Des scientifiques élaborent des implants qui pourraient générer des cellules de sang chez leur porteur. Leur projet hébergé à l’UNIL est soutenu par une bourse InnoTREK/FIT de 100 000 francs.
Dans le bâtiment Bugnon 27, à deux pas du Centre hospitalier universitaire vaudois (CHUV), une série de flacons reposent bien au chaud dans un incubateur. Dans quelques jours, la substance qu’ils contiennent sera devenue une version simplifiée de moelle osseuse, cette matière organique logée au cœur de nos os et chargée d’assurer le renouvellement de nos cellules sanguines. Une tâche essentielle dite «hématopoïèse».
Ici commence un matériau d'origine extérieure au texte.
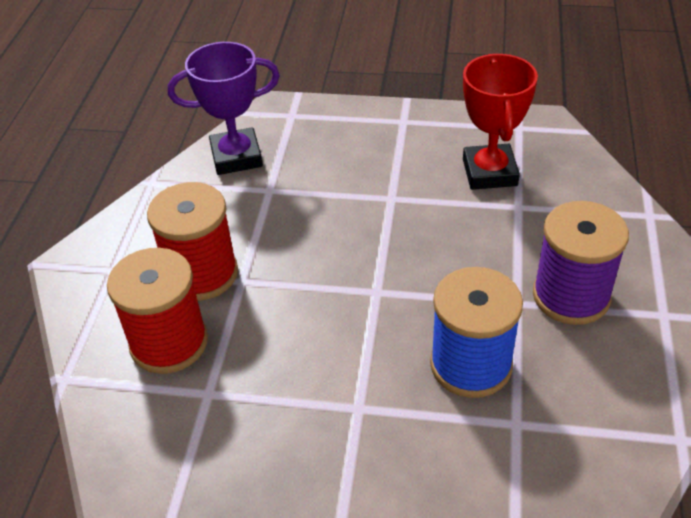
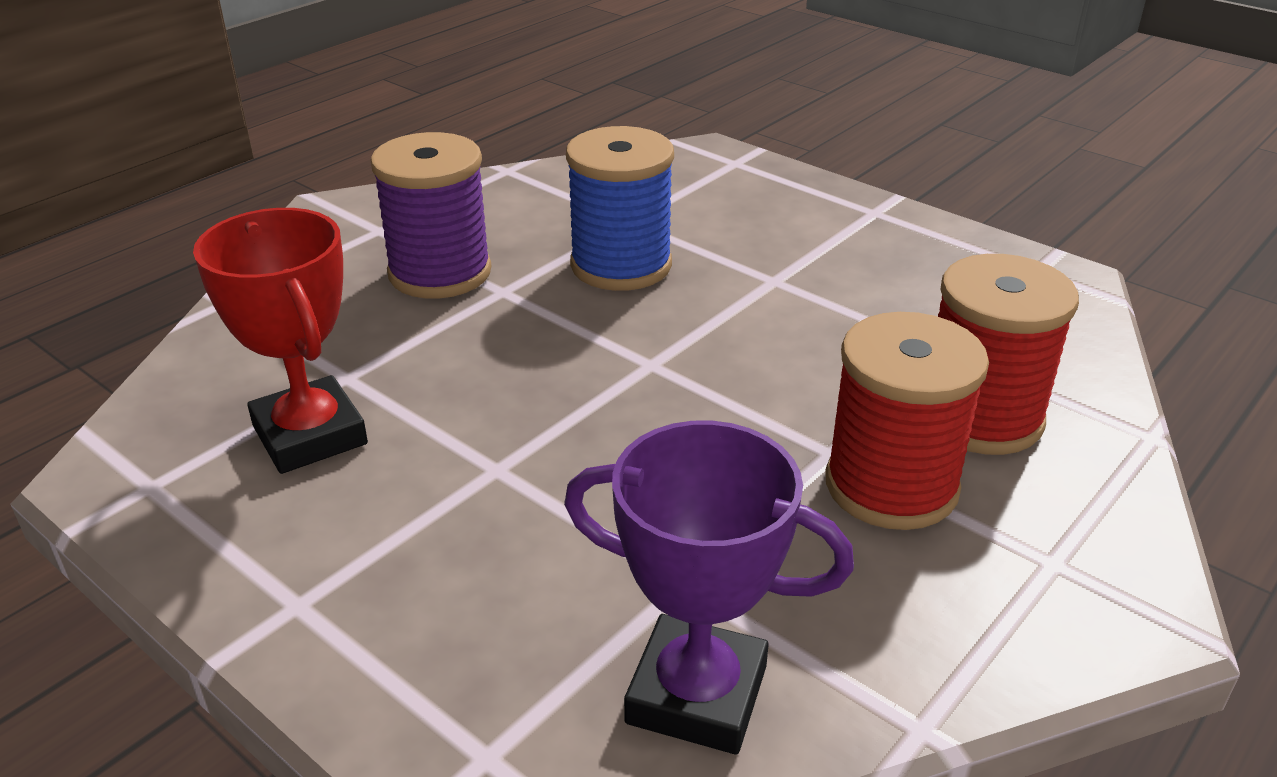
camera: 150 degrees left, 10 degrees down
(489, 172) = (310, 435): red trophy -> red trophy turned 60 degrees counterclockwise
«Ici, nous cultivons des cellules souches de moelle osseuse extraites d’êtres humains ou de souris, en les combinant à un biomatériau qui imite la structure spongieuse des os. Ces réseaux de pores offrent aux cellules des niches favorables à leur développement», explique la biologiste Josefine Tratwal, du Laboratoire d’hématopoïèse régénérative affecté l’an dernier à l’UNIL.
En collaboration avec le bioingénieur Fabien Bonini, du Laboratoire Microniche de l’UNIGE spécialisé dans les biomatériaux, elle tente de mettre au point un implant qui pourrait, si les prochaines étapes de cette recherche fondamentale le confirment, générer des cellules du sang directement chez son porteur. Une technologie de pointe dont l’intérêt scientifique et le potentiel clinique ont été confirmés en 2020 par la publication d’un article scientifique dans la revue Biomaterials.
Usines à plaquettes
Injecté sous la peau, l’implant de moelle osseuse cultivé in vitro fonctionnerait telle une petite usine, qui fabrique et fournit à son hôte les cellules sanguines dont il a besoin. Un avantage, en particulier pour des patients atteints de leucémie. «Chaque année, ils sont plusieurs dizaines de milliers dans le monde à nécessiter des transfusions régulières car leur corps ne peut pas produire par lui-même certaines cellules sanguines, comme les plaquettes qui permettent la coagulation. Or, ces interventions sont très contraignantes pour le patient et consomment une part non négligeable des stocks de sang, aujourd’hui en baisse. Il devient nécessaire de trouver une solution alternative», souligne Fabien Bonini.
Pour développer leur technologie, les chercheurs ont lancé l’an dernier «MiniMarrow biomedical», un projet de start-up récompensé cet été par une bourse InnoTREK de 100 000 francs. Octroyé à Josefine Tratwal par le PACTT (Bureau de transfert de technologie entre l’UNIL et le CHUV) et la Fondation pour l’Innovation Technologique, ce financement donne l’opportunité aux deux scientifiques de poursuivre leur collaboration durant une année. «Beaucoup de questions restent à résoudre», note la biologiste. Par exemple, quels facteurs permettront à la petite moelle osseuse de se vasculariser et produire le type et le nombre de cellules escomptés?
Cinq à dix ans
Si toutes les réponses ne pourront pas être apportées cette année, la post-doctorante rappelle que «créer une entreprise sur la base de recherches encore en cours est une démarche courante pour mener une technologie jusqu’aux essais cliniques. Ce processus prend entre cinq et dix ans.» Mais ce long chemin n’effraie pas nos deux associés, heureux de faire avancer la recherche grâce à leur modèle qui, précisent-ils, se révèle utile pour étudier les maladies de la moelle osseuse.